FIG. 1 is a cross-sectional view of a flat type non-aqueous electrolyte battery according to an embodiment of the present invention.

FIG. 2 is a graph showing the capacity preservation ratios of the (A ₁ ) battery to (A ₄ ) battery of the present invention and the (X) battery of the comparative example after 3 months.

FIG. 3 is a graph showing the capacity preservation ratios of the (A ₃ ) battery of the present invention and the (X) battery of the comparative example after 1 month, 2 months, and 3 months.
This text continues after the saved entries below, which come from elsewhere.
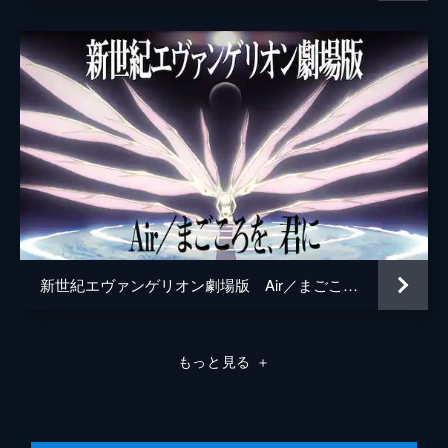
星野充昭
さとうあい
滝沢ロコ
堀越真己
八百屋杏
斎藤千和
小野塚貴志
儀武ゆう子
新世紀エヴァンゲリオン劇場版 Air／まごころを、君に
手塚ヒロミチ
塙真奈美
もっと見る
＋
大南悠
中務貴幸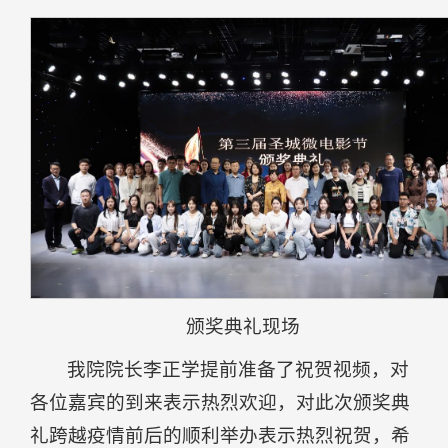
颁奖典礼现场
我院院长李正学提前准备了祝贺视频，对
各位嘉宾的到来表示热烈欢迎，对此次颁奖典
礼跨越疫情前后的顺利举办表示热烈祝贺，希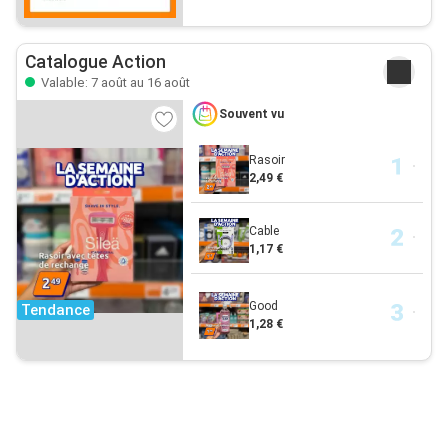
Catalogue Action
Valable: 7 août au 16 août
Souvent vu
Rasoir
2,49 €
Cable
1,17 €
Good
Tendance
1,28 €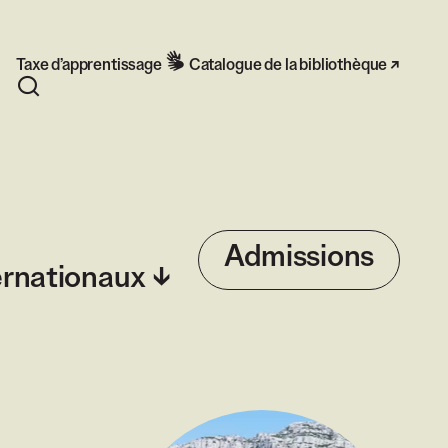
Taxe d’apprentissage
Catalogue de la bibliothèque
Rechercher
Admissions
ernationaux
Agrandir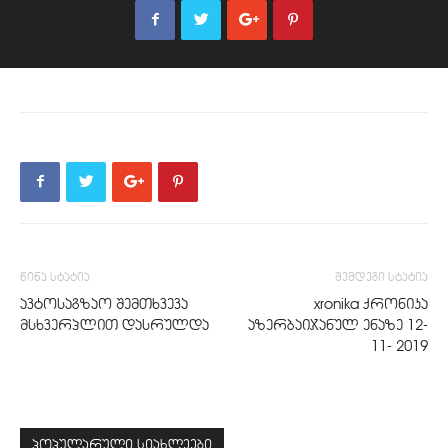
წინა სტატია
შემდეგი სტატია
ავტოსაგზაო შემთხვევა
xronika ქრონიკა
მსხვერპლით დასრულდა
აზერბაიჯანულ ენაზე 12-
11- 2019
პოპულარული სიახლეები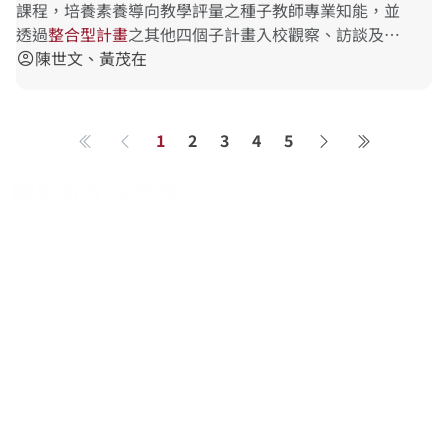
課程，培養素養導向教學評量之種子教師專業知能，並
透過
整
合
型
計
畫
之其他四個子計畫入校觀察、訪談及記
錄種子教師教學評量之實施歷程，發掘素養導向教學評
陳世文、黃茂在
account_circle
量之成
1
2
3
4
5
第一頁
上一頁
下一頁
最後一頁
關於系統
系統簡介
最新消息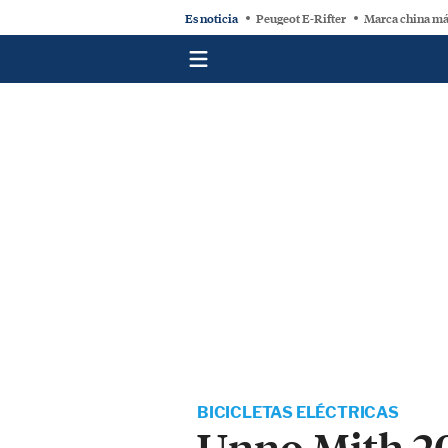
Es noticia
Peugeot E-Rifter
Marca china má
BICICLETAS ELÉCTRICAS
Unno Mith 20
FIG. 4 is a graph showing the capacity preservation ratios of the (A ₅ ) battery of the present invention and the (X) battery of the comparative example after 1 month, 2 months, and 3 months.

[Explanation of symbols]

 2 Negative electrode 5 Positive electrode

 ─────────────────────────────────────────────────── ─── Continuation of front page (72) Masao Takee, 2-18 Keihan Hondori, Moriguchi City Sanyo Electric Co., Ltd. (72) Inventor, Shugo Mizutaki 2-18, Keihan Hondori, Moriguchi Sanyo Electric Co., Ltd. Inside the ceremony company (72) Inventor Yoshinori Matsuura 2-18 Keihan Hondori, Moriguchi Sanyo Electric Co., Ltd. Inside the formula company (72) Inoue Nobuhiro Furukawa 2-18 Keihan Hondori, Moriguchi Sanyo Electric Co., Ltd.

Claims (2)

[Claims] 1. A battery comprising a positive electrode, a negative electrode, and an electrolytic solution interposed between both electrodes, wherein the negative electrode is made of aluminum or an aluminum alloy having good crystallinity. 2. The battery according to claim 1, wherein the aluminum or aluminum alloy having good crystallinity has a non-uniform strain value of 0.012 or less.